AI Agent · Architect, sole engineer · 2026 · Live

Jarvis Mac

A fully local voice assistant on Apple Silicon — streaming pipeline, speculative decoding, on-device RAG.

The AI part

End-to-end streaming on a Mac: VAD → STT → LLM (per-session prompt cache + speculative decoding) → TTS, with browser AEC and acoustic echo cancellation, plus a phoneme recognizer that learns mispronunciations from a single voice sample.

Stack

Pythonmlx-lm (Gemma 3.1 31B, MXFP4)Silero VAD v6parakeet-mlx (STT)Kokoro TTSSQLite + sqlite-vec + FTSFastAPI + WebSocketSwift / iOS

Tests

383 passing

Active users

Model

Gemma 3.1 31B (MXFP4)

Latency

Sub-second TTFB

Why I built this

I wanted to know how far you could push a serious voice assistant on a single laptop. Not a prototype. A daily driver.

How it works

Streaming pipeline. Mic → Silero VAD → parakeet-mlx STT → mlx-lm LLM → Kokoro TTS → speakers. Every stage starts the moment it has enough input; nothing waits for “done.”
Per-session prompt cache. The KV cache for the system prefix is reused across turns within a conversation, so the model effectively “remembers” without recomputing.
Speculative decoding. Profile-scoped — auto-detects when a smaller draft model is compatible with the target and falls back gracefully when it isn’t.
Pronunciation learning.
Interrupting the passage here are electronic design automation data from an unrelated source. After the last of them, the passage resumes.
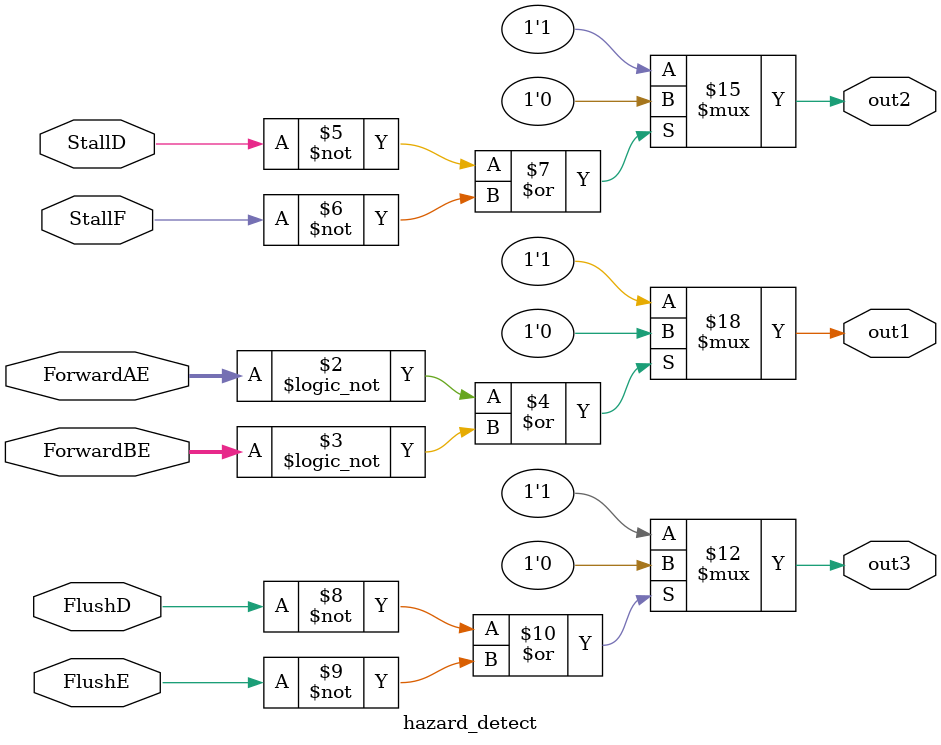
<source format=v>
module hazard_detect(ForwardAE,ForwardBE,StallD,StallF,FlushD,FlushE,out1,out2,out3);

	input [1:0] ForwardAE,ForwardBE;
	input StallD,StallF,FlushD,FlushE;
	
	output reg out1,out2,out3;
	
	always @(*)
		begin
			if(ForwardAE == 0 | ForwardBE ==0)
				out1 = 0;
			else out1 = 1;
			
			if (StallD == 0 | StallF == 0)
				out2 = 0;
			else out2 = 1;
			
			if (FlushD ==0 | FlushE == 0)
				out3 = 0;
			else out3 = 1;
		end
endmodule


</source>
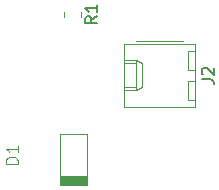
<source format=gbr>
%TF.GenerationSoftware,KiCad,Pcbnew,7.0.7*%
%TF.CreationDate,2023-08-29T08:21:05+05:30*%
%TF.ProjectId,LED Project,4c454420-5072-46f6-9a65-63742e6b6963,rev?*%
%TF.SameCoordinates,Original*%
%TF.FileFunction,Legend,Top*%
%TF.FilePolarity,Positive*%
%FSLAX46Y46*%
G04 Gerber Fmt 4.6, Leading zero omitted, Abs format (unit mm)*
G04 Created by KiCad (PCBNEW 7.0.7) date 2023-08-29 08:21:05*
%MOMM*%
%LPD*%
G01*
G04 APERTURE LIST*
%ADD10C,0.150000*%
%ADD11C,0.100000*%
%ADD12C,0.120000*%
G04 APERTURE END LIST*
D10*
X149962319Y-104603333D02*
X150676604Y-104603333D01*
X150676604Y-104603333D02*
X150819461Y-104650952D01*
X150819461Y-104650952D02*
X150914700Y-104746190D01*
X150914700Y-104746190D02*
X150962319Y-104889047D01*
X150962319Y-104889047D02*
X150962319Y-104984285D01*
X150057557Y-104174761D02*
X150009938Y-104127142D01*
X150009938Y-104127142D02*
X149962319Y-104031904D01*
X149962319Y-104031904D02*
X149962319Y-103793809D01*
X149962319Y-103793809D02*
X150009938Y-103698571D01*
X150009938Y-103698571D02*
X150057557Y-103650952D01*
X150057557Y-103650952D02*
X150152795Y-103603333D01*
X150152795Y-103603333D02*
X150248033Y-103603333D01*
X150248033Y-103603333D02*
X150390890Y-103650952D01*
X150390890Y-103650952D02*
X150962319Y-104222380D01*
X150962319Y-104222380D02*
X150962319Y-103603333D01*
X141104819Y-99266666D02*
X140628628Y-99599999D01*
X141104819Y-99838094D02*
X140104819Y-99838094D01*
X140104819Y-99838094D02*
X140104819Y-99457142D01*
X140104819Y-99457142D02*
X140152438Y-99361904D01*
X140152438Y-99361904D02*
X140200057Y-99314285D01*
X140200057Y-99314285D02*
X140295295Y-99266666D01*
X140295295Y-99266666D02*
X140438152Y-99266666D01*
X140438152Y-99266666D02*
X140533390Y-99314285D01*
X140533390Y-99314285D02*
X140581009Y-99361904D01*
X140581009Y-99361904D02*
X140628628Y-99457142D01*
X140628628Y-99457142D02*
X140628628Y-99838094D01*
X141104819Y-98314285D02*
X141104819Y-98885713D01*
X141104819Y-98599999D02*
X140104819Y-98599999D01*
X140104819Y-98599999D02*
X140247676Y-98695237D01*
X140247676Y-98695237D02*
X140342914Y-98790475D01*
X140342914Y-98790475D02*
X140390533Y-98885713D01*
D11*
X134377419Y-111738094D02*
X133377419Y-111738094D01*
X133377419Y-111738094D02*
X133377419Y-111499999D01*
X133377419Y-111499999D02*
X133425038Y-111357142D01*
X133425038Y-111357142D02*
X133520276Y-111261904D01*
X133520276Y-111261904D02*
X133615514Y-111214285D01*
X133615514Y-111214285D02*
X133805990Y-111166666D01*
X133805990Y-111166666D02*
X133948847Y-111166666D01*
X133948847Y-111166666D02*
X134139323Y-111214285D01*
X134139323Y-111214285D02*
X134234561Y-111261904D01*
X134234561Y-111261904D02*
X134329800Y-111357142D01*
X134329800Y-111357142D02*
X134377419Y-111499999D01*
X134377419Y-111499999D02*
X134377419Y-111738094D01*
X134377419Y-110214285D02*
X134377419Y-110785713D01*
X134377419Y-110499999D02*
X133377419Y-110499999D01*
X133377419Y-110499999D02*
X133520276Y-110595237D01*
X133520276Y-110595237D02*
X133615514Y-110690475D01*
X133615514Y-110690475D02*
X133663133Y-110785713D01*
D12*
%TO.C,J2*%
X148387500Y-101330000D02*
X144387500Y-101330000D01*
X149417500Y-101620000D02*
X143397500Y-101620000D01*
X143397500Y-101620000D02*
X143397500Y-106920000D01*
X149417500Y-102200000D02*
X148817500Y-102200000D01*
X148817500Y-102200000D02*
X148817500Y-103800000D01*
X144397500Y-103000000D02*
X144927500Y-103250000D01*
X144397500Y-103000000D02*
X144397500Y-105540000D01*
X143397500Y-103000000D02*
X144397500Y-103000000D01*
X144927500Y-103250000D02*
X144927500Y-105290000D01*
X143397500Y-103250000D02*
X144397500Y-103250000D01*
X148817500Y-103800000D02*
X149417500Y-103800000D01*
X149417500Y-104740000D02*
X148817500Y-104740000D01*
X148817500Y-104740000D02*
X148817500Y-106340000D01*
X144927500Y-105290000D02*
X144397500Y-105540000D01*
X143397500Y-105290000D02*
X144397500Y-105290000D01*
X144397500Y-105540000D02*
X143397500Y-105540000D01*
X148817500Y-106340000D02*
X149417500Y-106340000D01*
X149417500Y-106920000D02*
X149417500Y-101620000D01*
X143397500Y-106920000D02*
X149417500Y-106920000D01*
%TO.C,R1*%
X139735000Y-98872936D02*
X139735000Y-99327064D01*
X138265000Y-98872936D02*
X138265000Y-99327064D01*
D11*
%TO.C,D1*%
X137984000Y-112778000D02*
X137984000Y-109222000D01*
X137984000Y-109222000D02*
X140270000Y-109222000D01*
X140270000Y-109222000D02*
X140270000Y-112778000D01*
X140270000Y-113540000D02*
X137984000Y-113540000D01*
X137984000Y-112778000D01*
X140270000Y-112778000D01*
X140270000Y-113540000D01*
G36*
X140270000Y-113540000D02*
G01*
X137984000Y-113540000D01*
X137984000Y-112778000D01*
X140270000Y-112778000D01*
X140270000Y-113540000D01*
G37*
%TD*%
M02*

</source>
A teach-by-voice UI: I say “say my name like this” once, and a wav2vec2-based acoustic comparator + a regex layer remember it forever.
Phase 4 RAG. A separate document indexer LXC ingests iCloud and TrueNAS docs into sqlite-vec; the assistant answers from them at conversation speed.
iOS twin. A native AVFoundation client that does hardware AEC on the phone, so I can talk to the same brain from anywhere.

What it took

SQLite schema v5 with FTS + vec embeddings, hybrid retrieval (last 4 messages + top 5 facts + 2 past convos).
launchd service so it’s just always there.
iCloud → TrueNAS rsync over SSH for offline doc availability.
383 tests, currently green. Per-user voice profiles (af_heart, af_jessica).

What I learned

When the round-trip latency matters more than the benchmark score, every layer of the stack has to cooperate. The win wasn’t a clever prompt — it was prompt caching and speculative decoding playing nicely together with a streaming TTS that doesn’t wait for the model to finish.